### WHAT TO DO
(1) Using the Meri Nimmo film text, explain in one to three sentences how the film went from its first screenings to its general release.
(2) Pick up the Meri Nimmo film text after its final sentence and carry it forward.

### TEXT SHOWN

+++++

Meri Nimmo () is a 2018 Indian drama film directed by Rahul Ganore Shanklya and produced by Aanand L. Rai. The film stars Anjali Patil as Nimmo, and Karan Dave as Hemu, an eight-year-old boy who falls in love with a 24-year-old woman.It premiered at the 47th International Film Festival of India and the Mumbai Film Festival in 2017 where it earned critical praise. Meri Nimmo was released online digitally through Eros Now on 27 April 2018.

Cast
 Anjali Patil as Nimmo
 Karan Dave as Hemu
 Shalini Pandey as Nimmo's friend
 Aryan Mishra as Matru
 Sunayana Agarwal as Hemu's Mother
 Amar Singh Parihar as Dulha (Bridegroom)
 Sarika Nayak as Nimmo's Bua
 Vivek Pandey as Nimmo's Father
 Rana Pratap Sengar as Shailu
 Anshul Thakur as Mahendra

Soundtrack

The soundtrack of Meri Nimmo consists of 3 songs composed by Krsna Solo and Mangesh Dhakde the lyrics of which have been written by Raj Shekhar.

+++++

### DATA SEGMENT
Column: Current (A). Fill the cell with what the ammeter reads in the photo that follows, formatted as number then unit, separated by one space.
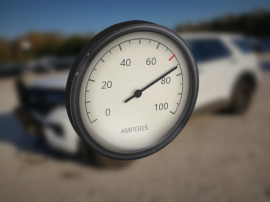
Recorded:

+++++

### ANSWERS PER TASK
(1) Meri Nimmo first premiered in 2017 at the 47th International Film Festival of India and the Mumbai Film Festival, where it earned critical praise. It was then released digitally online through Eros Now on 27 April 2018.

(2)
Reception
Udita Jhunjhunwala of Firstpost called the film a "uncomplicated and sweet story" but felt the runtime was stretched. R. J. Alok gave a positive review and called the film "relatable". Nandini Ramnath of Scroll praised the performances of Anjali Patil and Karan Dave and said that, "Despite its narrative holes, the 90-minute film has been directed with confidence and has identifiable characters." Rahul Shanklya of Film Companion gave the film a rating of 3 out of 5 and said that, "It’s sweet, even when it gets repetitive (90 minutes does seem long here), because the makers don’t employ the usual crutches accompanying such themes". Mayank Shekhar of Mid-Day was impressed with the film and said that, "Meri Nimmo, produced by Aanand L Rai, is a rare Hindi film that tells you as much about childhood as life in a village."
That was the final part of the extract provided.